第15話 平成元年、死の遠因
「慎太ー!朝ごはんできたよー!」
ズームイン朝が居間のテレビから流れている。
「……いただきます」
食卓に上るのは、前世、俺の死の遠因。
所狭しとテーブルを埋める、母の手料理?……だった。
昨日、ジャスコの地下フロアで買ったであろうたこ焼き、強烈な匂いを発するニンニクの炒め物、味付けが濃すぎて誰も食べなかった煮物の残り……。
(はぁ……)
母さんは悪い人間じゃないんだが、料理が苦手で、考えることも苦手。
おかしいな、日テレの3分クッキングときどき見てるのに……。
前世の俺は、年齢が上がると家の不味い飯を避けるようになり、お菓子に逃げた。
二十一世紀に入ってからはストレスで衰弱した体に、即席麺、コンビニ弁当をかきこむ食生活。
やがて病魔に侵され、短命に終わった苦い記憶がある。
「美味しくないだろうから、残していいよ。捨てるから」
「……もったいないな。母さんは食べないの?」
「やだよ、まずいもん」
俺は、めんつゆがかかりすぎて真っ黒に染まった鶏肉をつまんだ。
(自衛せねば……そろそろ自炊も考えるか……)
月曜朝の昇降口。
湿ったコンクリートの匂いと、何百人もの小学生が叩きつける運動靴の音が、狭い空間に反響している。

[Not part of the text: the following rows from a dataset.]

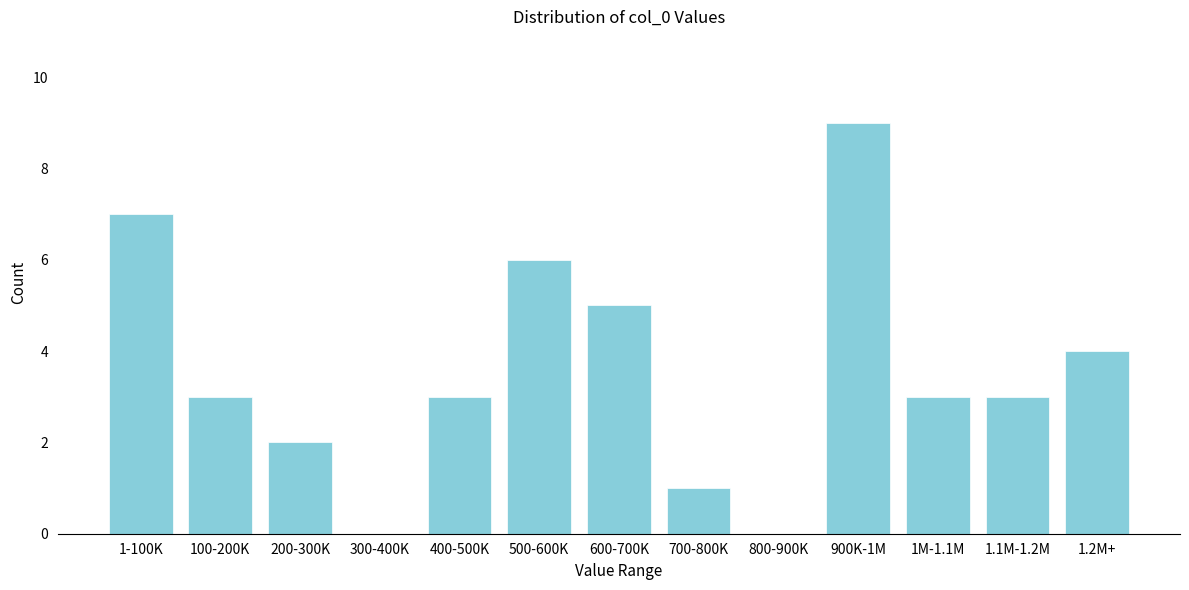

Reading left to right, what are all the values shown in this chart?

1-100K=7	100-200K=3	200-300K=2	300-400K=0	400-500K=3	500-600K=6	600-700K=5	700-800K=1	800-900K=0	900K-1M=9	1M-1.1M=3	1.1M-1.2M=3	1.2M+=4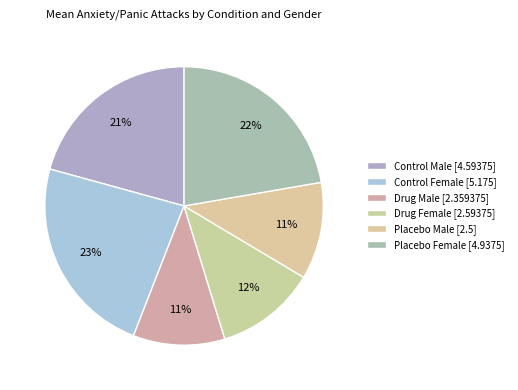

To the nearest percent, what portion does Placebo Male represent?

11%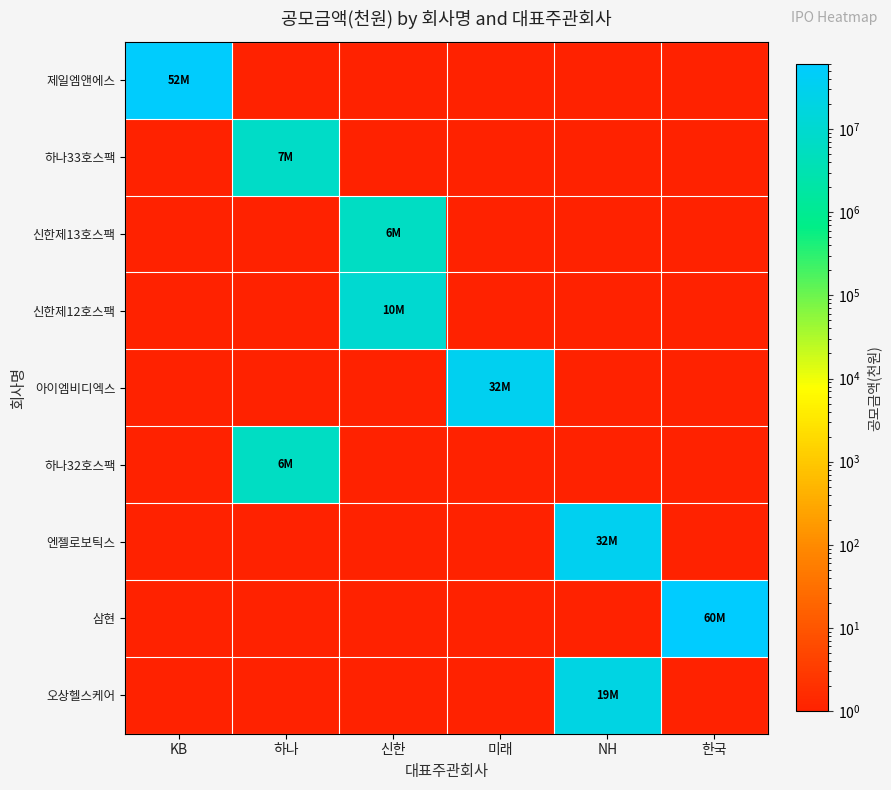

Rank the series at KB from lowest to highest value.

하나33호스팩, 신한제13호스팩, 신한제12호스팩, 아이엠비디엑스, 하나32호스팩, 엔젤로보틱스, 삼현, 오상헬스케어, 제일엠앤에스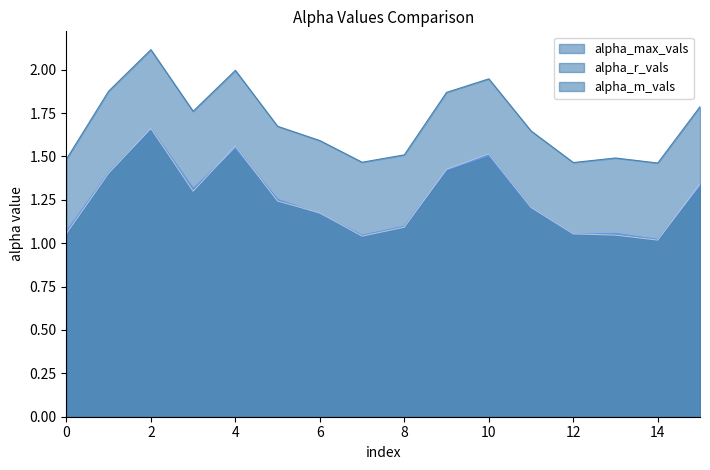

What is the minimum value shown in the chart?

1.0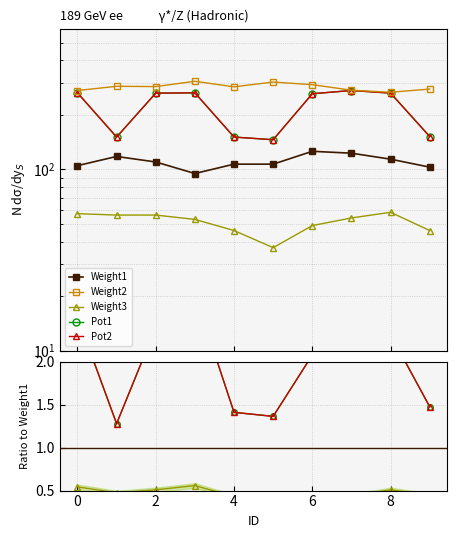

What is the sum of all Weight1 values?

1108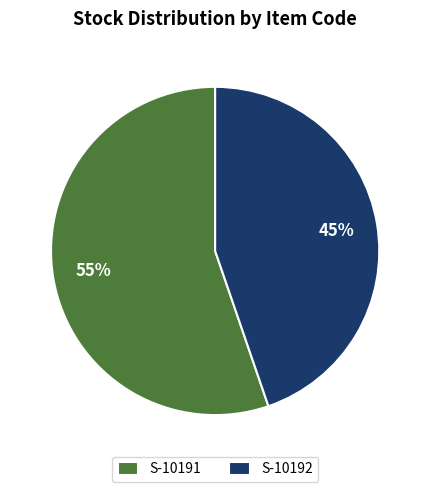

Is it true that S-10191 is 50% of the pie?

False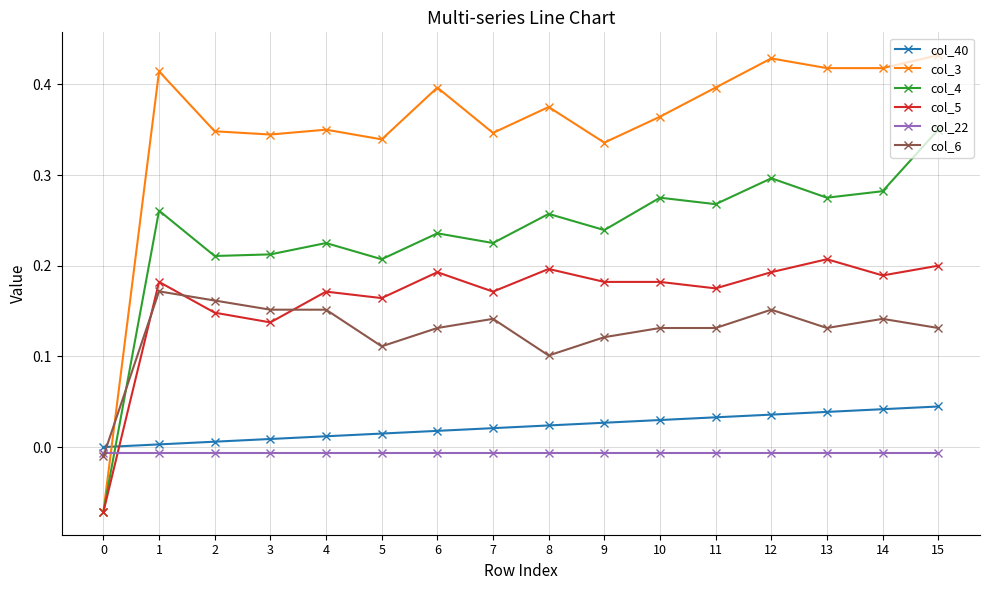

Between 6 and 11, which series saw the biggest shift?

col_4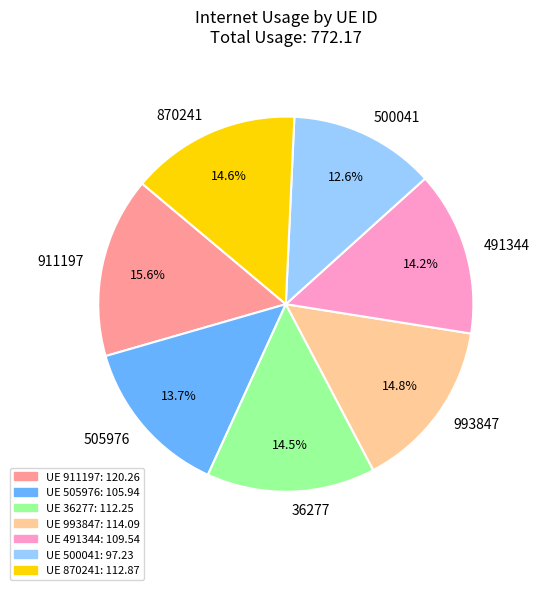

To the nearest percent, what is the difference between the 870241 and 500041 slice percentages?

2%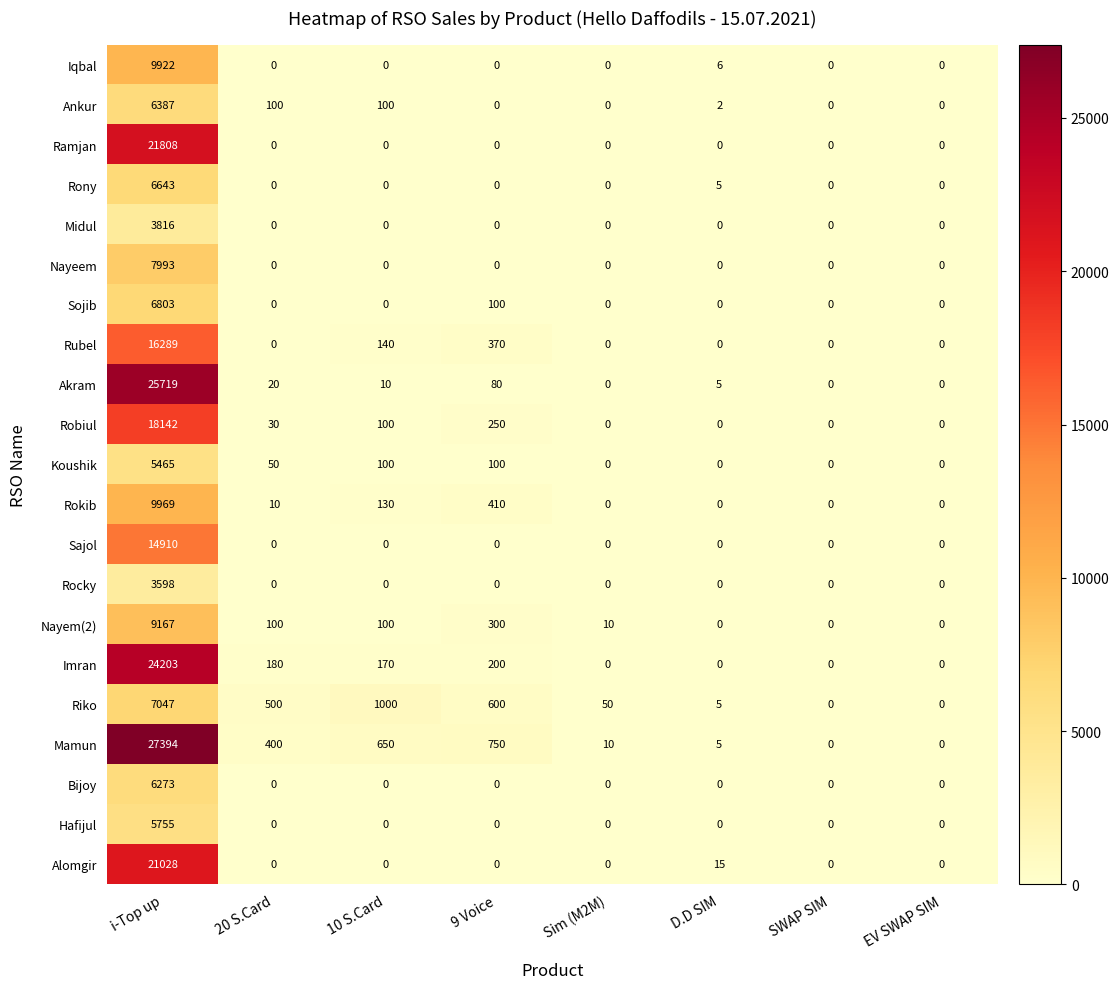

How many series are shown in this chart?

21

上履き袋から上履きを取り出そうとすると、一人の男子児童に声をかけられた。
「あの……、慎太さん! おはよう、ございます!」
四年の川野だ。
昨日、市民グラウンドであれだけの修羅場を見せた後。怖がって近づかないかと思ったが、こいつなりに何かを振り切ってここへ来たらしい。
「川野か。おはよう」
「あの、昨日は、本当にありがとうございました」
深くお辞儀をする川野。
五年の昇降口は、下級生にとってはそれだけで威圧感のある場所。
素直に礼を受け取るべきだろう。
「わざわざ待っててくれたのか。ありがとな」
「……い、いえ!」
「困ったことがあれば、五年三組にいつでも来い。手が空いてるときなら、何かしてやれるかもしれないから。……ただ、危険を感じたら、まずは自分の足で逃げてくれな」
「は、はいっ!」
いい返事だ。何度も深く頭を下げて戻っていく川野の背中を見送る。
騎士時代の口調が出てしまったが、現代の小学生には説教臭かったかもしれない。
「……少し、鍛えてやりたいな」
ボソッと呟くと、背中に軽い衝撃があった。
「おはよう! 慎太くん」
佐々木真佐奈だった。
「ああ、おはよう」
「あの子、わざわざお礼を言いにきたのね。えらいわ」
「そうだな。なかなか根性のあるやつだ」
「ふふっ、なにその言い方。おじいちゃんみたい」
「おじ……? 俺、まだ十歳なんだけどな」
「あはは。落ち着いてるって意味よ。……私、子どもっぽい男子って苦手だから。慎太くんみたいに、ちゃんとしてる人の方がいい」
真佐奈はそれだけ言い捨てると、軽やかな足取りで教室へ向かっていった。
平成元年の女子は、大人が思っている以上に冷めた目で周囲を観察している。
そういや、あいつ、前世では教師とか教育実習生にまとわりついてるタイプだったな。
今世では、妙に話しかけてくるが……。まあ、悪い奴ではないか。
気を取り直し、上履きに履き替える。
喧騒に包まれた廊下を進むと、男子たちがギャハギャハと取っ組み合いをしている。
その群れの中に、昨日、俺が説教した六年生二人が見えた。
俺を見つけた瞬間、彼らの動きがピタリと止まる。
「……っ」
顔を引きつらせ、足早に去っていった。
奴らにとって、俺はもはや「年下のガキ」ではなく、理解不能な「何か」なのだろう。
教室に入ると、机がぎっしりと並ぶ見慣れた光景。
朝の会。担任の大山滝子が、黒板の端に「教育実習」と殴り書きする。